● **TASK INSTRUCTIONS**: Copy nothing from the entries below except the lines from the one containing "cannot carry ourselves." through the one containing "We cannot save ourselves, but", and copy those exactly.

● **Extracted page text data**:
════

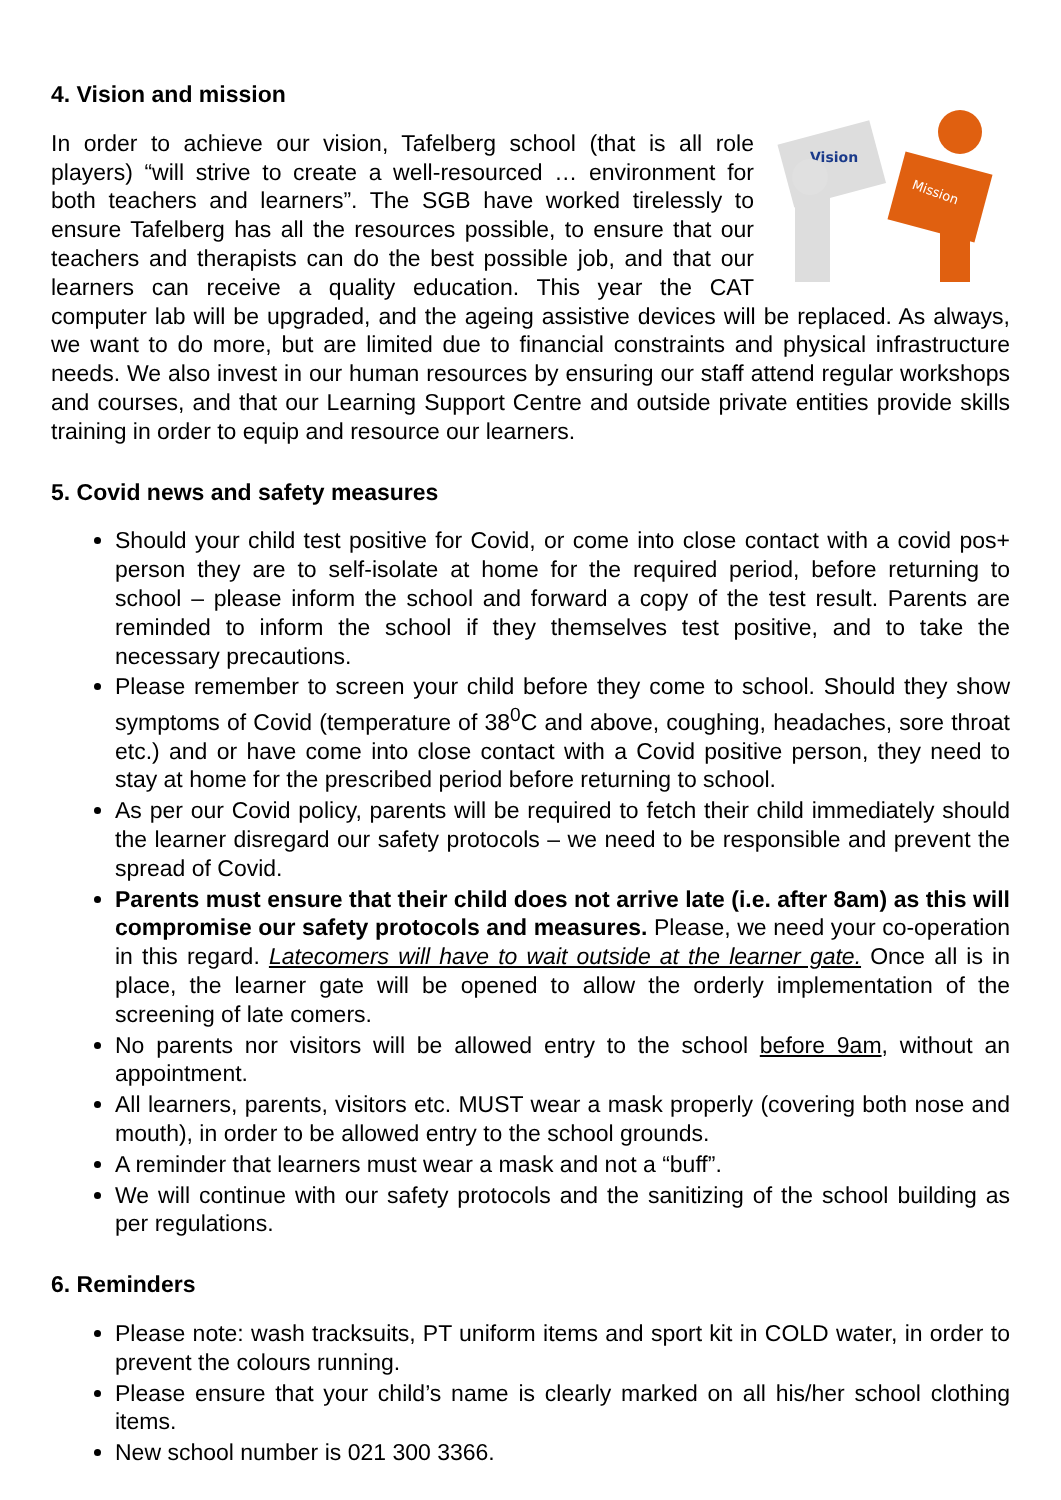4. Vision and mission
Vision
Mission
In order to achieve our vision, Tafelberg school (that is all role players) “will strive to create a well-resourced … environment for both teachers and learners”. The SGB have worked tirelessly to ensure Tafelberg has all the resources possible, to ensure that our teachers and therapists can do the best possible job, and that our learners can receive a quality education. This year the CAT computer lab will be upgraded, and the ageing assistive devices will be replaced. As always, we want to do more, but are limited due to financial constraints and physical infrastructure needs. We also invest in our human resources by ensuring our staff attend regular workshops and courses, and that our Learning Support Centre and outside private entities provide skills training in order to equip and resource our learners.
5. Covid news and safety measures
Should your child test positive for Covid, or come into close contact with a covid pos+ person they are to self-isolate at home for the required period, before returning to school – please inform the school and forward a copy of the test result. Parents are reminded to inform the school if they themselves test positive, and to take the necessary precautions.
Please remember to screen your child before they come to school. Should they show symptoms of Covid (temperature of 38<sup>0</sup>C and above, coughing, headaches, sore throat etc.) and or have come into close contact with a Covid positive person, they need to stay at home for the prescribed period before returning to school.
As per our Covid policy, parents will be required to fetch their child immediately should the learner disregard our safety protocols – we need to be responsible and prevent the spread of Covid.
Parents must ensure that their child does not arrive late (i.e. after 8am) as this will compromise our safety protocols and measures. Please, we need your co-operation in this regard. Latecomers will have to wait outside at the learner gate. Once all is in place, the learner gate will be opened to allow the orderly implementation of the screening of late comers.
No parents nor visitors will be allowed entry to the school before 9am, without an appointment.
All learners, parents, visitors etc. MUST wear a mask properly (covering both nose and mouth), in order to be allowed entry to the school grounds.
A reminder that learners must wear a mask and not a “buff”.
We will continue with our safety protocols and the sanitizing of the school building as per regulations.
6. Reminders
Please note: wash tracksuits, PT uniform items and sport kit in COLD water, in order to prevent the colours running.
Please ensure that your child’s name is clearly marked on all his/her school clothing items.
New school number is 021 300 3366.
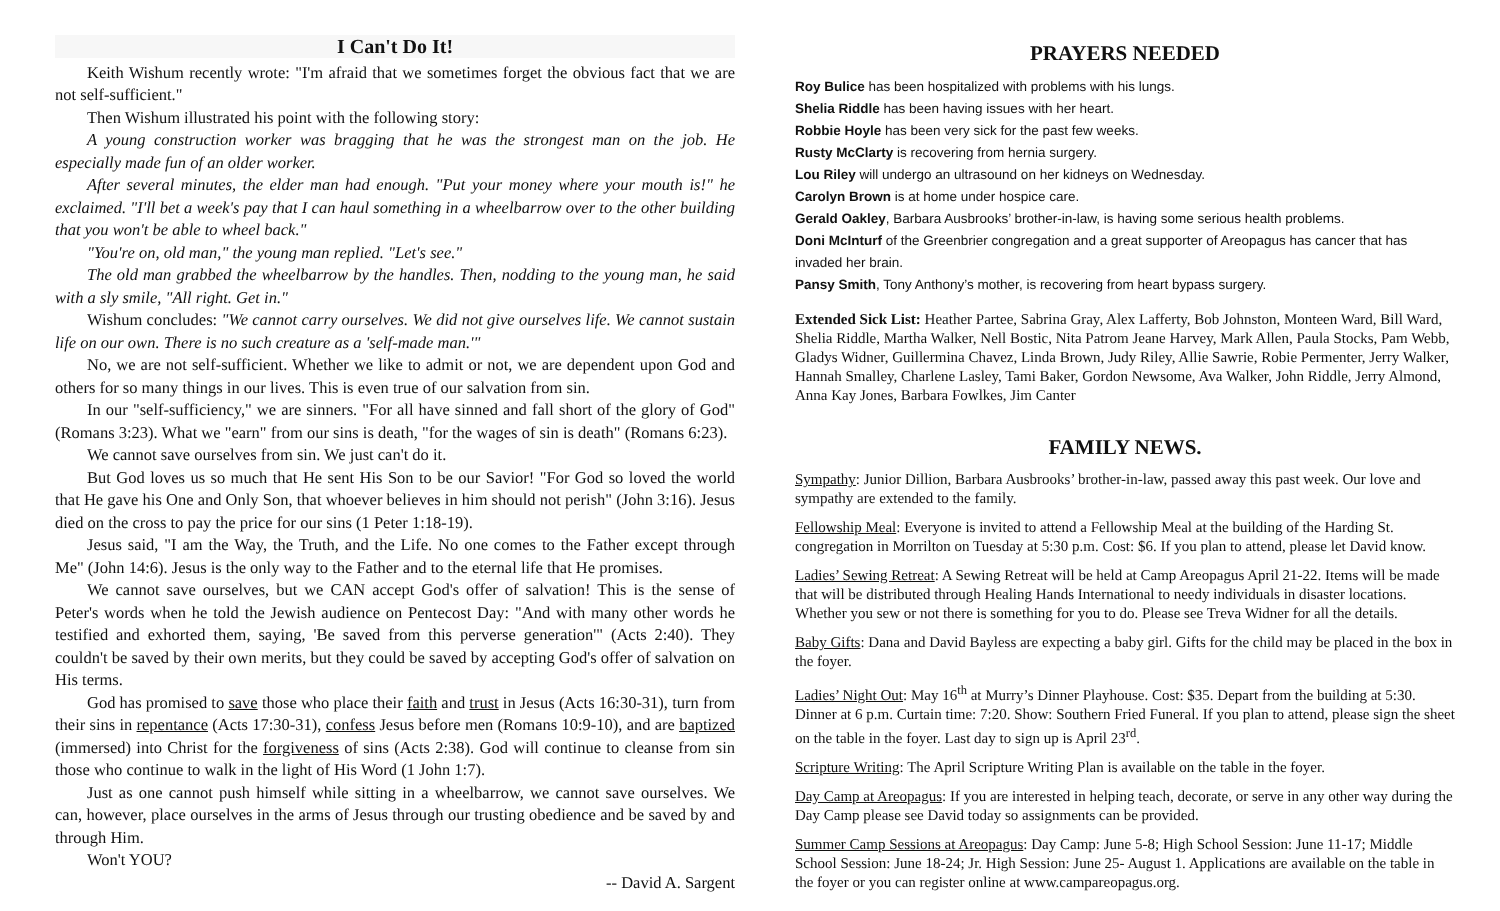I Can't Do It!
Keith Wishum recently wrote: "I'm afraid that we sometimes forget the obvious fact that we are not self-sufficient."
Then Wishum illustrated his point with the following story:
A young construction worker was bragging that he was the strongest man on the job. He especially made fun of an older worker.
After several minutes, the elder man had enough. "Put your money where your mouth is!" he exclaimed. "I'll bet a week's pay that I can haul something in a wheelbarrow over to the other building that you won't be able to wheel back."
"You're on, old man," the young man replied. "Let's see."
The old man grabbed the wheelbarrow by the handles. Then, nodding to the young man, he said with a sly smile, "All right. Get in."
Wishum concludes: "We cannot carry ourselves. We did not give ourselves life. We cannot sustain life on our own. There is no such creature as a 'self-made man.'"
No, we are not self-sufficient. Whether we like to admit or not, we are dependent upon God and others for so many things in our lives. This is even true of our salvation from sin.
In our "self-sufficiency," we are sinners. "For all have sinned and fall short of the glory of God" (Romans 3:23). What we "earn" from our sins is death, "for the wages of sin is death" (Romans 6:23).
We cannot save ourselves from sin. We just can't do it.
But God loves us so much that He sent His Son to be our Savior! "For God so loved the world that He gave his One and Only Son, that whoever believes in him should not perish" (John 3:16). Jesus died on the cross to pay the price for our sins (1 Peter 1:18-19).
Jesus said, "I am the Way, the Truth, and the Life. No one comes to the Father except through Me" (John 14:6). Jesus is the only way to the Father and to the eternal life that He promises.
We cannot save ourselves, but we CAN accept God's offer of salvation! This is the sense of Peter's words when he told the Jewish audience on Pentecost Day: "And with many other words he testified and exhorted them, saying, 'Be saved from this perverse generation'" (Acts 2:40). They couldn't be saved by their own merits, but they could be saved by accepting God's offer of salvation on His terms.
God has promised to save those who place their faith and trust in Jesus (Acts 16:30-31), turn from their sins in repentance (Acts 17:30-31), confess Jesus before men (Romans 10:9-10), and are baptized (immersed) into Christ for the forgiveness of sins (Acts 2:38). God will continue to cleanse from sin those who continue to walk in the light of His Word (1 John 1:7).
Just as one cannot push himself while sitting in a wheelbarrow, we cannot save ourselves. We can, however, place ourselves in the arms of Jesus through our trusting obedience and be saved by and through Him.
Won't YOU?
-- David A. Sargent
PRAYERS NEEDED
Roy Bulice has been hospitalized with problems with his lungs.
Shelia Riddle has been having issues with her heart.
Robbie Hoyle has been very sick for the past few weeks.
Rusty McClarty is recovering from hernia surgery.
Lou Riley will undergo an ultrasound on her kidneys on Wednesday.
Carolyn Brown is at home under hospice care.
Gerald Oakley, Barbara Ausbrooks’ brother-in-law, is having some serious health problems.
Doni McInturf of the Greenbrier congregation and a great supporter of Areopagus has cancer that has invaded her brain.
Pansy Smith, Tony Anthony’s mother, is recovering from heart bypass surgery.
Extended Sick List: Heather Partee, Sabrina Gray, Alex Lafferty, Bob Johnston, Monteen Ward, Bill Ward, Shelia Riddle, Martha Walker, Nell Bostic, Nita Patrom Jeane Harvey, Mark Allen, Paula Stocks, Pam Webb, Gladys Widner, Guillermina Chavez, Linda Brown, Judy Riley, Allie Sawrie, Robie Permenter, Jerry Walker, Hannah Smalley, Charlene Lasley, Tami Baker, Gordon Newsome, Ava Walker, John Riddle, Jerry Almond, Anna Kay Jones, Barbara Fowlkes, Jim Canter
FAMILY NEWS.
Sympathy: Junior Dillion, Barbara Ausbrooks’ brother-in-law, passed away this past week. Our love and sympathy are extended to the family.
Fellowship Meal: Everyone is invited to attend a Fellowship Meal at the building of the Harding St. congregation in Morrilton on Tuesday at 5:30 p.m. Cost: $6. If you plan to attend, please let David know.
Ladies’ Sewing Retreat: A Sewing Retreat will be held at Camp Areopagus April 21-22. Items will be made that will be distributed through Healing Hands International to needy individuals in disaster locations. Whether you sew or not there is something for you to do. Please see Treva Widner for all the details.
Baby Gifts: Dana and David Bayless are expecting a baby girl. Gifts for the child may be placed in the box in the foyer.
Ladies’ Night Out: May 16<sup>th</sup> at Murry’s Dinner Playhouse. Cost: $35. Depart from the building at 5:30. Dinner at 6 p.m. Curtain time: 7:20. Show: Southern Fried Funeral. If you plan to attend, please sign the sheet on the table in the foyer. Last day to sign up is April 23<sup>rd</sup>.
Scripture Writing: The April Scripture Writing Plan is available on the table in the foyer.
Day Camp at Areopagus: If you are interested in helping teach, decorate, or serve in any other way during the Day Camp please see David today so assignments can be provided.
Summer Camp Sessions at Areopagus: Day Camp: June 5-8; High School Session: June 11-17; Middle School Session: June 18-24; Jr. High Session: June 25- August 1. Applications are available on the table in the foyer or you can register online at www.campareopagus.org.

════

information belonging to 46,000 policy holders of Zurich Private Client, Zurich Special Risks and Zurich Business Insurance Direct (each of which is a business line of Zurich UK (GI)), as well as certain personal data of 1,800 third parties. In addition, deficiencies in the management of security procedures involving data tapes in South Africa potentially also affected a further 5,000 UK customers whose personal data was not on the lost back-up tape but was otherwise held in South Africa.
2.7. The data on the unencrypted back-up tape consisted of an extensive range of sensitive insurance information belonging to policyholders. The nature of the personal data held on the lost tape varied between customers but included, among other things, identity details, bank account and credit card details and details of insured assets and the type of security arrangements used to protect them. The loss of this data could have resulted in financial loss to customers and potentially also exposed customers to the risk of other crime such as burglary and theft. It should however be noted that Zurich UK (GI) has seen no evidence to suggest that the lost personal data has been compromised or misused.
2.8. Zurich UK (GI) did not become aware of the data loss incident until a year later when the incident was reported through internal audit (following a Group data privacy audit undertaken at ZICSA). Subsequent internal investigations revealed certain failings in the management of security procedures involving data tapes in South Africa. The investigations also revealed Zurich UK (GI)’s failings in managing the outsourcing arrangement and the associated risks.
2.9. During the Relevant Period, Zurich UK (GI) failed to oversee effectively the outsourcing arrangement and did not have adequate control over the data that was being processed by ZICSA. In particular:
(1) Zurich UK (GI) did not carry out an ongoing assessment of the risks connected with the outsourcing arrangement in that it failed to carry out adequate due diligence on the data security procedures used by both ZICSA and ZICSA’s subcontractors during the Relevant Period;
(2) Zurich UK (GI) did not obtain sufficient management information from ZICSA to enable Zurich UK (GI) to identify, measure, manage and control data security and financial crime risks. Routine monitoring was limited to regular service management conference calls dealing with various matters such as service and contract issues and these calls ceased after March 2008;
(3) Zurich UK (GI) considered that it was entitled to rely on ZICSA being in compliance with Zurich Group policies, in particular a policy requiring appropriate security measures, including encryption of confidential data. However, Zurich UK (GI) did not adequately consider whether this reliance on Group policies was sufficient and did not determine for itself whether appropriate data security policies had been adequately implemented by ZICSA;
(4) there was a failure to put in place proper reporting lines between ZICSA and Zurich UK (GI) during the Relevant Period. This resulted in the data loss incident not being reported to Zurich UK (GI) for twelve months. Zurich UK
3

════

● **SOLUTION TO THE PROBLEM**:
Wishum concludes: "We cannot carry ourselves. We did not give ourselves life. We cannot sustain life on our own. There is no such creature as a 'self-made man.'"
No, we are not self-sufficient. Whether we like to admit or not, we are dependent upon God and others for so many things in our lives. This is even true of our salvation from sin.
In our "self-sufficiency," we are sinners. "For all have sinned and fall short of the glory of God" (Romans 3:23). What we "earn" from our sins is death, "for the wages of sin is death" (Romans 6:23).
We cannot save ourselves from sin. We just can't do it.
But God loves us so much that He sent His Son to be our Savior! "For God so loved the world that He gave his One and Only Son, that whoever believes in him should not perish" (John 3:16). Jesus died on the cross to pay the price for our sins (1 Peter 1:18-19).
Jesus said, "I am the Way, the Truth, and the Life. No one comes to the Father except through Me" (John 14:6). Jesus is the only way to the Father and to the eternal life that He promises.
We cannot save ourselves, but we CAN accept God's offer of salvation! This is the sense of Peter's words when he told the Jewish audience on Pentecost Day: "And with many other words he testified and exhorted them, saying, 'Be saved from this perverse generation'" (Acts 2:40). They couldn't be saved by their own merits, but they could be saved by accepting God's offer of salvation on His terms.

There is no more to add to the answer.